[Records from a dataset]
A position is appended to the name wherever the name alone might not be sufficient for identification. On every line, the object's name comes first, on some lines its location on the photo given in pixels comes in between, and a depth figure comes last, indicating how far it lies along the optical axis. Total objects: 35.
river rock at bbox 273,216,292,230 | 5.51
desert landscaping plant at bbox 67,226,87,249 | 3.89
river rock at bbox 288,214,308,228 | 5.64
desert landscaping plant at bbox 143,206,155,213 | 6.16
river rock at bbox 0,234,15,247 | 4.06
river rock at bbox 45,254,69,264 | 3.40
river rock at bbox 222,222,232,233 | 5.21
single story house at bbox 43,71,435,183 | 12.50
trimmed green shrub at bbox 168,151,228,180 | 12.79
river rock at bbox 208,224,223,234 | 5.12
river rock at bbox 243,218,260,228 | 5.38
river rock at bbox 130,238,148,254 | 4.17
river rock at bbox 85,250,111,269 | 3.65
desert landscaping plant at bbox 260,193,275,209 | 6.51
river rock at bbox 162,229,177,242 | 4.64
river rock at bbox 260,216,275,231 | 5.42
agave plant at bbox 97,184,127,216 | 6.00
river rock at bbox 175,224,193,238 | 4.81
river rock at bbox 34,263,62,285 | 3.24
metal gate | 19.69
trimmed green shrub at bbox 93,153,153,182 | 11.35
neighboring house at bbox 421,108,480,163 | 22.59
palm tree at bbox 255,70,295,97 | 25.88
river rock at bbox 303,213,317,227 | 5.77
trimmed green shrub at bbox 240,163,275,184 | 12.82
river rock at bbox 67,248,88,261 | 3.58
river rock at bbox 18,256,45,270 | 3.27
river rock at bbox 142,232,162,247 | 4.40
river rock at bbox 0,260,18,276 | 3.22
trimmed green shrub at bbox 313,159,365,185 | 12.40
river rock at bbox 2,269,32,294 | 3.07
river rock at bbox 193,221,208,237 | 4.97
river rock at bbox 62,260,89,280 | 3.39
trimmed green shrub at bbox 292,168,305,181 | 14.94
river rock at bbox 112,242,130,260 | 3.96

EXERCISE OBJECTIVE: Scan the data for lines containing "house" and copy all of them.

ANSWER FOR THIS EXERCISE:
single story house at bbox 43,71,435,183 | 12.50
neighboring house at bbox 421,108,480,163 | 22.59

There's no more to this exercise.